NEWLY-elected Labour councillor Sue Toher is challenging Eastleigh council to take a fresh look at a development brief for Bishopstoke's Mount Hospital with a view to safeguarding facilities for elderly people.
Winchester and Eastleigh Healthcare Trust has announced plans to switch 36 beds to Winchester's Royal Hampshire County Hospital and fears are growing over the future of other facilities at the Mount site.
Now, Cllr Toher has revealed that a staggering 98 per cent of respondents to a Labour survey - more than 600 people - believe the vital services that the Mount provides should be kept in Bishopstoke.
But she says not many people are aware that up to 122 houses have been pencilled in for the land currently occupied by the Mount Hospital and surrounding buildings.
Luxury four-bed homes have already been built at Itchen Mead. But, now, Cllr Toher is set to seek clarification about the future of the site. She said people from all parts of the county - and further afield - were backing her call and had been returning petition forms with hundreds of signatures.
------
What to produce:
Rewrite the Mount Hospital article from "NEWLY-elected Labour councillor" to "kept in Bishopstoke.", and substitute "older residents" for "elderly people". Rely only on the Mount Hospital article.
------
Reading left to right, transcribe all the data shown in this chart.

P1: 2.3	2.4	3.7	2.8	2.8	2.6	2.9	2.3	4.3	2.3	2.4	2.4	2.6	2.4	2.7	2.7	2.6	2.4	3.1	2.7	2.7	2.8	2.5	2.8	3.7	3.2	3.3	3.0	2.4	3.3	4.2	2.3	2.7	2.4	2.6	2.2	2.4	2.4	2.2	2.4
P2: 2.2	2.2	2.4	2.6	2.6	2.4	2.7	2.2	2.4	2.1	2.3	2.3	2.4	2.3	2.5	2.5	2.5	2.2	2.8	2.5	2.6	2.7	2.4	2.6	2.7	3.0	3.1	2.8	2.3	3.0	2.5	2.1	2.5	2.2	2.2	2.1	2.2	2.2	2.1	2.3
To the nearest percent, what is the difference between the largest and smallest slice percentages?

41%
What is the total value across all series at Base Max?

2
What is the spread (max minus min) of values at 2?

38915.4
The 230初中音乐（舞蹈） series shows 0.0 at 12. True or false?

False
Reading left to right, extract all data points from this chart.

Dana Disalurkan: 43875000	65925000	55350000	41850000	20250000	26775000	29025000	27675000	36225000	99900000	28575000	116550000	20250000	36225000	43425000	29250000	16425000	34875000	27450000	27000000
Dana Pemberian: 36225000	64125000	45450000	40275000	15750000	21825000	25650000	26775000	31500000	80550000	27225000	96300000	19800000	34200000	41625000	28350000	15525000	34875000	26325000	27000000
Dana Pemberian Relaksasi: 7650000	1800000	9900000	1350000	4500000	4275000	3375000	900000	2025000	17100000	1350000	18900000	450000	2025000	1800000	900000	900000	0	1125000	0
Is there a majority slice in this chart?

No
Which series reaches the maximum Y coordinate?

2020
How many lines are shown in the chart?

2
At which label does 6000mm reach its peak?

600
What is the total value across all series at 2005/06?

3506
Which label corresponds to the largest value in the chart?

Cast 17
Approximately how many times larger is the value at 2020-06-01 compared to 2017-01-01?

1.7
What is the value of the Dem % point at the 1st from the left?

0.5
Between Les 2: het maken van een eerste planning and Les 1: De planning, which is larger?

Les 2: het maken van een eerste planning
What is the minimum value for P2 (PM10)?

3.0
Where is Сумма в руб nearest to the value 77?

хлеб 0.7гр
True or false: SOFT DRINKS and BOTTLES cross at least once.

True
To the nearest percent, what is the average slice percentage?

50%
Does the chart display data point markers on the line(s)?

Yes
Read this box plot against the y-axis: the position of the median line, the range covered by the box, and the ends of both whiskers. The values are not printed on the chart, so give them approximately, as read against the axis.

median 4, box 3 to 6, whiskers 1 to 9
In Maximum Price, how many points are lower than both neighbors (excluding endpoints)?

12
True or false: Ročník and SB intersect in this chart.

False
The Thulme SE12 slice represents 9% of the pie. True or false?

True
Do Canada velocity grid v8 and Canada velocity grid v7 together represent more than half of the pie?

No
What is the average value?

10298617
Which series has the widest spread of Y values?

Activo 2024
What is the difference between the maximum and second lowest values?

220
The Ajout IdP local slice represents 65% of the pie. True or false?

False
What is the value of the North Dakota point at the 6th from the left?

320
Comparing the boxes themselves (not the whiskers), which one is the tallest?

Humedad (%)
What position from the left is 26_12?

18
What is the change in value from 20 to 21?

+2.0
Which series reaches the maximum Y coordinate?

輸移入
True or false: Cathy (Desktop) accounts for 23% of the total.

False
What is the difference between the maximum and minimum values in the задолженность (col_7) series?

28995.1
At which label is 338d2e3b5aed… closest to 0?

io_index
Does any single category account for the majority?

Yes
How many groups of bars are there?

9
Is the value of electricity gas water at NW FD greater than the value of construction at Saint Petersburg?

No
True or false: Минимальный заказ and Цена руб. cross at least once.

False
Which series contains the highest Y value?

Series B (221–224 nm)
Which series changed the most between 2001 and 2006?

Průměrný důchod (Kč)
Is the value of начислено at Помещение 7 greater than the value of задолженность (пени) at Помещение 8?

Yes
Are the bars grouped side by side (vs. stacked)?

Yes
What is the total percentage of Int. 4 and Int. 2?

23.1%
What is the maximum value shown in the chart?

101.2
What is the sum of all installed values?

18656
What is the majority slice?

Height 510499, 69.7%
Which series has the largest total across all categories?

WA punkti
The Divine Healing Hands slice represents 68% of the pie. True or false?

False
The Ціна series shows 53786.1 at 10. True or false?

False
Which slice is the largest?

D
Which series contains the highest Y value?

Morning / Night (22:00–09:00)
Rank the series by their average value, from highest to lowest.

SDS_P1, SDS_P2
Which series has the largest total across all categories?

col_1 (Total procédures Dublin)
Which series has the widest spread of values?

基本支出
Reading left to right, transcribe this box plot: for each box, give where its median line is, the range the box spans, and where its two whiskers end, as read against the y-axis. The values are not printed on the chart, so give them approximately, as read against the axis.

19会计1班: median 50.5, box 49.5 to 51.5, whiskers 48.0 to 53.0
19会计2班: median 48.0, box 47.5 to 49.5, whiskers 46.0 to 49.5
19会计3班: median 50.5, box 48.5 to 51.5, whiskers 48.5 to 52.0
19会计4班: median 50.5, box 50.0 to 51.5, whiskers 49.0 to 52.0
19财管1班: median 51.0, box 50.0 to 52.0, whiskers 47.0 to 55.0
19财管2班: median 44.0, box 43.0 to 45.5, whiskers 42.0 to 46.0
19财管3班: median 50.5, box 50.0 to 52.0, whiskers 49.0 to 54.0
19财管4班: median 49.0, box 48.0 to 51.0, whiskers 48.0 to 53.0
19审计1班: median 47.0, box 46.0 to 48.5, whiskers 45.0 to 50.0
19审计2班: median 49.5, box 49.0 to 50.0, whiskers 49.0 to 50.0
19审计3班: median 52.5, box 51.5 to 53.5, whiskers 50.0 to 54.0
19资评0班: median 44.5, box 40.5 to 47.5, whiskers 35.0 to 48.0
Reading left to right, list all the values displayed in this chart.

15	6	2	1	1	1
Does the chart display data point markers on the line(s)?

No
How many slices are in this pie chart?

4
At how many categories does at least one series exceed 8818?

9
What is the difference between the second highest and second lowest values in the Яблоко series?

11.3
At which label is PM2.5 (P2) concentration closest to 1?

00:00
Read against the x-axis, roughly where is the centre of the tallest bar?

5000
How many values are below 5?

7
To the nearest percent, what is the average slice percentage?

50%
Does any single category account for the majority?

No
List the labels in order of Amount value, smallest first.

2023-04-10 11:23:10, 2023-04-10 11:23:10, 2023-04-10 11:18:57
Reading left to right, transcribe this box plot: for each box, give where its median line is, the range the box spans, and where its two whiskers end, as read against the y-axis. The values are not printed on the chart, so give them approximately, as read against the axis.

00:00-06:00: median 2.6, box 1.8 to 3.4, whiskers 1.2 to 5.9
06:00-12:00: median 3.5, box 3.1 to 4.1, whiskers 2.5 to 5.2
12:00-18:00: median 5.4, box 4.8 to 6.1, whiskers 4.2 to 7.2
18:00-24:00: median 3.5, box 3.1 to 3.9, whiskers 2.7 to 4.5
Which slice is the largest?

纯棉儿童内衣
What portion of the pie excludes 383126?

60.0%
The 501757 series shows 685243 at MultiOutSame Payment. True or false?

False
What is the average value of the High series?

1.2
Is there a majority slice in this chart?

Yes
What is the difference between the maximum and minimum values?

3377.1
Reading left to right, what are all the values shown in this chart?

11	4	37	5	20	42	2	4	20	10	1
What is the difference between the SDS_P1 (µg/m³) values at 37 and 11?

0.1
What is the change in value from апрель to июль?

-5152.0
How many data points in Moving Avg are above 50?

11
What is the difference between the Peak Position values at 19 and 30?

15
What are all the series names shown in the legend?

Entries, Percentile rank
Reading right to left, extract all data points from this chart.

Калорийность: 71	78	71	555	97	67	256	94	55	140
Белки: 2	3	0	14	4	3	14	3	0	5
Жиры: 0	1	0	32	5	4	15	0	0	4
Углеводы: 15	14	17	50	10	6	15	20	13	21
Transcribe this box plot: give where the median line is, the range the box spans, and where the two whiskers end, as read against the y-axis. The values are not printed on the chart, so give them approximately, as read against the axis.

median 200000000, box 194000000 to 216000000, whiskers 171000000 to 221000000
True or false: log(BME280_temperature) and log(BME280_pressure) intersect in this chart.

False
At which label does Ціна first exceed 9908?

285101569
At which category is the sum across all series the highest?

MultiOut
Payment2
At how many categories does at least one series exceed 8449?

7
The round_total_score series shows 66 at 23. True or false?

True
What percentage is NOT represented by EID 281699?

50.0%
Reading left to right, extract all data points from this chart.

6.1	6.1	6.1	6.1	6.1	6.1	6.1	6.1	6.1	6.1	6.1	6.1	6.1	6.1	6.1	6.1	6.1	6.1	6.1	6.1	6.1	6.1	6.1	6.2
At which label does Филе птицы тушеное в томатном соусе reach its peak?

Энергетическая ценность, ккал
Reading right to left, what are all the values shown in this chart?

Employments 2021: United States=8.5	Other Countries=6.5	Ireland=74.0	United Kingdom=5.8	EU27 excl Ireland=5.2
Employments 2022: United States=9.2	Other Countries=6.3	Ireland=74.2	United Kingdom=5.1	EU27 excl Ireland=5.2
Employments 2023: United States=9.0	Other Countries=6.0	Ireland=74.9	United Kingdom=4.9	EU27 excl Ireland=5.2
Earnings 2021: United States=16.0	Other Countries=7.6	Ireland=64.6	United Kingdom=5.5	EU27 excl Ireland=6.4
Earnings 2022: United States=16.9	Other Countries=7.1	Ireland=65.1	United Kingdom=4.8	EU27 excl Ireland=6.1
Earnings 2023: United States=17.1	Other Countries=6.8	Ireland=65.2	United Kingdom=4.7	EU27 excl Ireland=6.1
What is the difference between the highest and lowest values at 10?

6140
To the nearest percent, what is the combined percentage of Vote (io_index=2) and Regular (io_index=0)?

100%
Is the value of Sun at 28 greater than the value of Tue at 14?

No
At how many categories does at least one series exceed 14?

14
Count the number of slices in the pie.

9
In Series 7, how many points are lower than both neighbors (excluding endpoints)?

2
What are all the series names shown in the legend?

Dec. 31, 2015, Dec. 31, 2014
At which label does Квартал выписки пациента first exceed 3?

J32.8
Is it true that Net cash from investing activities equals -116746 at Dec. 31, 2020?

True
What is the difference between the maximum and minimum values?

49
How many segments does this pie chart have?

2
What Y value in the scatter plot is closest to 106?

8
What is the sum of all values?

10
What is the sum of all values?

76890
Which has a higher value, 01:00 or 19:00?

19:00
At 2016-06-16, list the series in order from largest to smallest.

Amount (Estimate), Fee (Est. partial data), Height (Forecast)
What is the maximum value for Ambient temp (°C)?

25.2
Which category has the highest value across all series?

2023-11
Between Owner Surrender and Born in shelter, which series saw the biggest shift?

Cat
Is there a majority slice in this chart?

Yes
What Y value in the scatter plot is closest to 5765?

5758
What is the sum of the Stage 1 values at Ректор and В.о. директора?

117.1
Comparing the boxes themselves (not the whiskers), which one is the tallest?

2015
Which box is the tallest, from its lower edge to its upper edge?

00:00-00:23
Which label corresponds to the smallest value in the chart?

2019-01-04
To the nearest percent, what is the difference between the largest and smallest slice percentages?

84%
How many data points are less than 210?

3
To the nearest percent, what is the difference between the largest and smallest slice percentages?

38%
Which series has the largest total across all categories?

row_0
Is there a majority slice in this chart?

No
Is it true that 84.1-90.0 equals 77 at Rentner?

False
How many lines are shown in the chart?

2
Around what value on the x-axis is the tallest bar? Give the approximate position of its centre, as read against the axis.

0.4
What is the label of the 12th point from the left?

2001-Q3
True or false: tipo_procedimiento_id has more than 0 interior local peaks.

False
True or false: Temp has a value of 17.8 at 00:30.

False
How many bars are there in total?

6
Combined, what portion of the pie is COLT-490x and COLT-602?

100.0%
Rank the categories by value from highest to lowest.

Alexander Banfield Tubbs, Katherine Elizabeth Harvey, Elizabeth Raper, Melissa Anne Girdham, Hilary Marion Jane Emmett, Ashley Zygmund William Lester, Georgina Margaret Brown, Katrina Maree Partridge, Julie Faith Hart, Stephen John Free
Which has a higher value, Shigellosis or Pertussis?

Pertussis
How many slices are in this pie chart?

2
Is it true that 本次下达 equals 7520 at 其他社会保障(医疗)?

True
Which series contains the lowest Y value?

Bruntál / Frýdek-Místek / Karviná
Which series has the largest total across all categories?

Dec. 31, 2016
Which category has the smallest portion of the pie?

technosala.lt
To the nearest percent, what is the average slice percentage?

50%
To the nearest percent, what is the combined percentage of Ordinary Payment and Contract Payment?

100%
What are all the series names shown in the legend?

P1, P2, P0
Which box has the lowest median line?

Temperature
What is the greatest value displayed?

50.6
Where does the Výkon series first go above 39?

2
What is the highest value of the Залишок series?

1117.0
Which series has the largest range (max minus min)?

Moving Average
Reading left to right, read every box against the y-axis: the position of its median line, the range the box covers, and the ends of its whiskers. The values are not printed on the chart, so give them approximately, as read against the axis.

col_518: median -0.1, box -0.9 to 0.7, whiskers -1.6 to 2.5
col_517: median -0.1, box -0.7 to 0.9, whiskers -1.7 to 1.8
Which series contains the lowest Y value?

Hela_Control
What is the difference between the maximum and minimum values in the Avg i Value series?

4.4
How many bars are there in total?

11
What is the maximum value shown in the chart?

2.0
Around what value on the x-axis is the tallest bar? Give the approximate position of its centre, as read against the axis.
------
Output of the exercise:
NEWLY-elected Labour councillor Sue Toher is challenging Eastleigh council to take a fresh look at a development brief for Bishopstoke's Mount Hospital with a view to safeguarding facilities for older residents.
Winchester and Eastleigh Healthcare Trust has announced plans to switch 36 beds to Winchester's Royal Hampshire County Hospital and fears are growing over the future of other facilities at the Mount site.
Now, Cllr Toher has revealed that a staggering 98 per cent of respondents to a Labour survey - more than 600 people - believe the vital services that the Mount provides should be kept in Bishopstoke.